§ **Exercise details**: The number of lines below holding the string "pixels" is the only answer wanted.

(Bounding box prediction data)
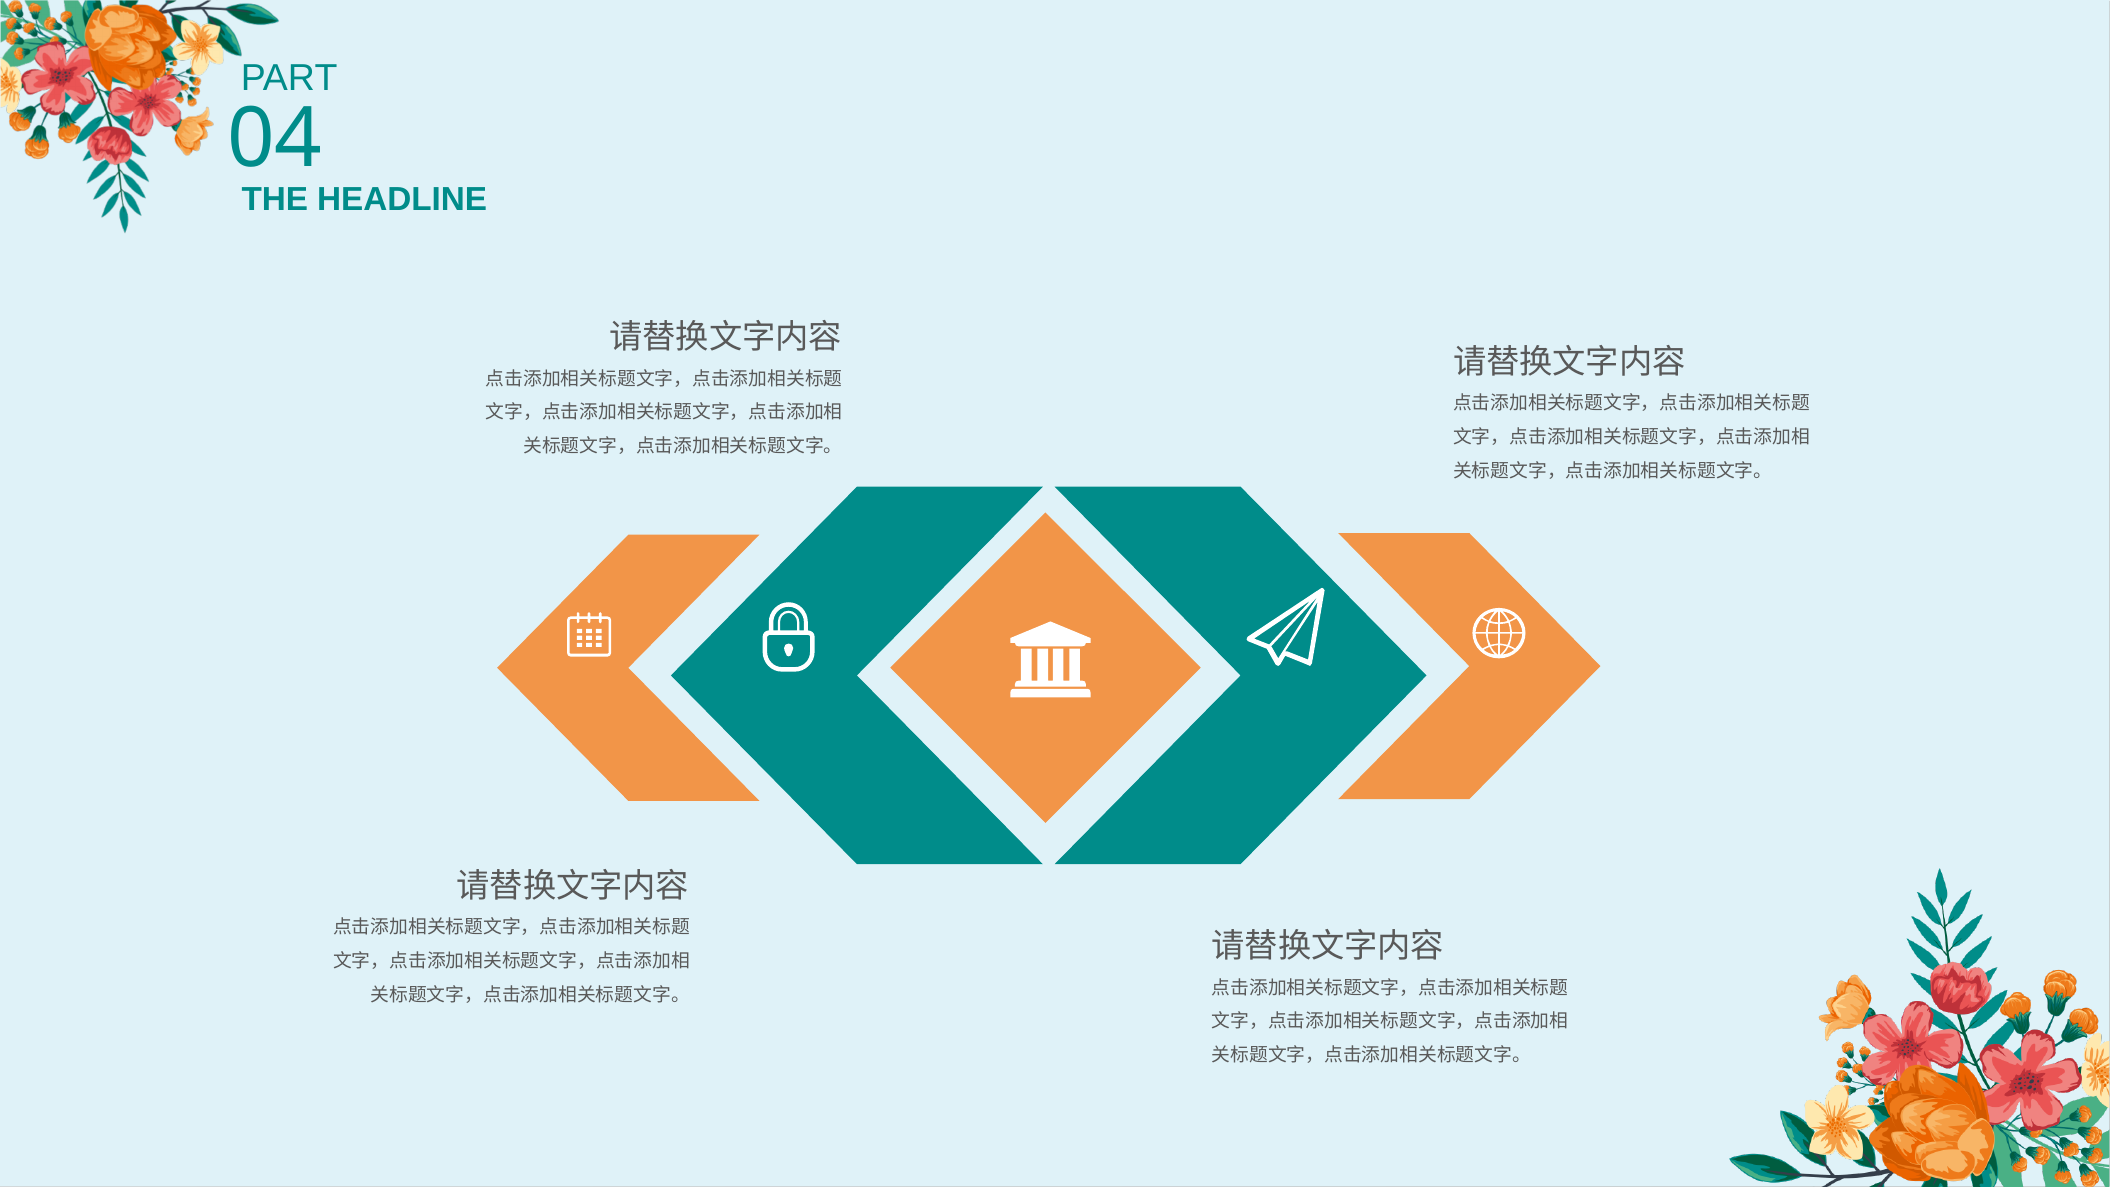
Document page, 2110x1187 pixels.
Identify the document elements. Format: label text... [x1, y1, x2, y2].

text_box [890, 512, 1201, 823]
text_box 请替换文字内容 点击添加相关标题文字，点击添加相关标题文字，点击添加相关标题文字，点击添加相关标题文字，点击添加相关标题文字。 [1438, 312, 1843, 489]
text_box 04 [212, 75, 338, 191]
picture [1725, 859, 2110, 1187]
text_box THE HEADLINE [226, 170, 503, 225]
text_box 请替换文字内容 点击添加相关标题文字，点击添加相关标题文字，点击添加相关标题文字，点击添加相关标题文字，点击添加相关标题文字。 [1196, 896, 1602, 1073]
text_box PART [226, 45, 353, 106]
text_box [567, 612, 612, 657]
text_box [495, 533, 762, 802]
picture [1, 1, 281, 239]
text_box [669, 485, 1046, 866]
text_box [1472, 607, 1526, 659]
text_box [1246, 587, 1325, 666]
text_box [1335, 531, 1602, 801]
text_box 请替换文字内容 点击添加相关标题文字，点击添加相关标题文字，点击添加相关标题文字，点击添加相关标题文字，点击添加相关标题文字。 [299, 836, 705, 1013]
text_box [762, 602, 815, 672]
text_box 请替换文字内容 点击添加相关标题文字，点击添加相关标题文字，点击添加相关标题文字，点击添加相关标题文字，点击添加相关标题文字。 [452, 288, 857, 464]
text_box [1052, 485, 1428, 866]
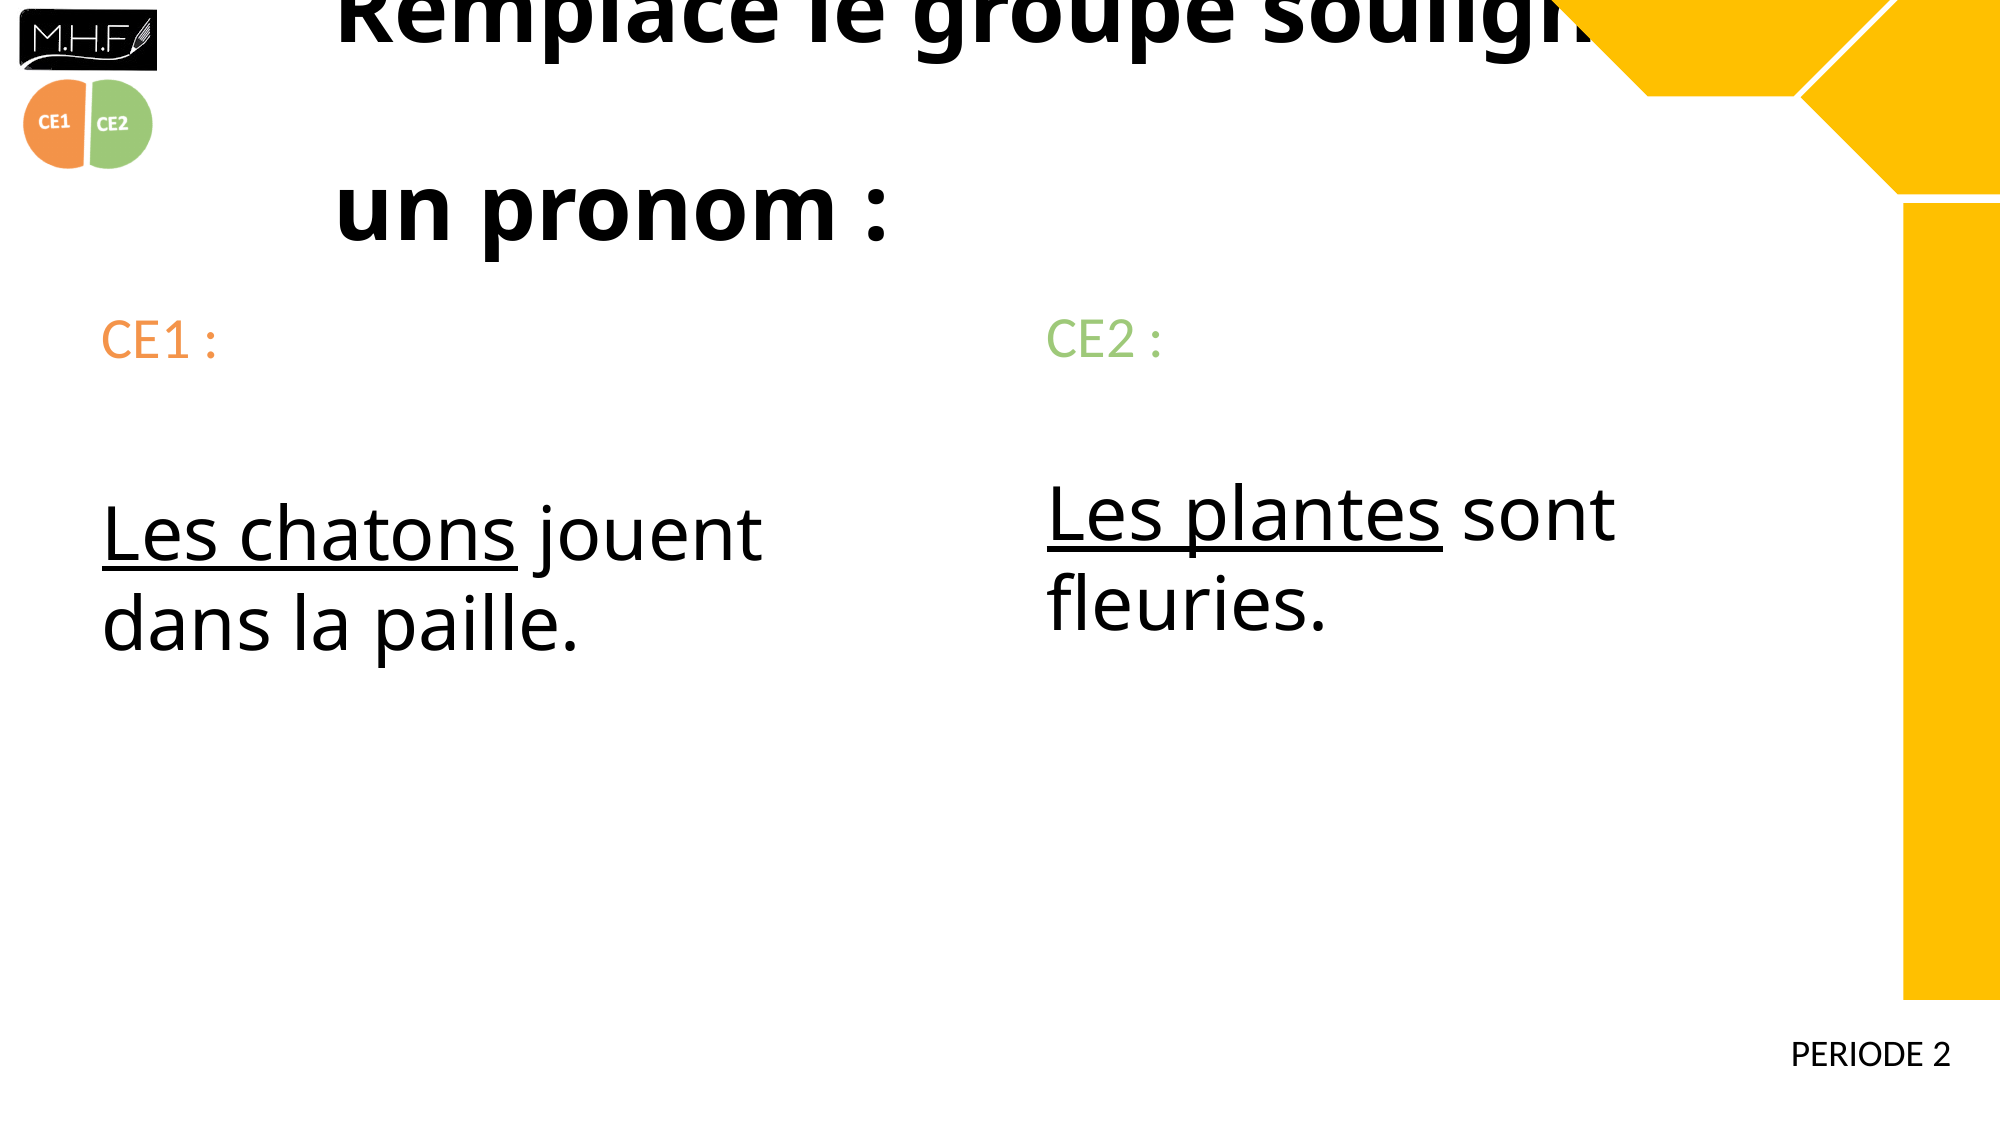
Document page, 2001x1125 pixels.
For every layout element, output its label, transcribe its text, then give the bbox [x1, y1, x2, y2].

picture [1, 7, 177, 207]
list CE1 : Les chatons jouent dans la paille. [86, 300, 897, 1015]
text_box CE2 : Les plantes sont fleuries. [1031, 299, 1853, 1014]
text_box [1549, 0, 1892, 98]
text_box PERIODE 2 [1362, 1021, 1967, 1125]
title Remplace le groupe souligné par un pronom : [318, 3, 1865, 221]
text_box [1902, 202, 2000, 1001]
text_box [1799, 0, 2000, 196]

§ **Task result**: 2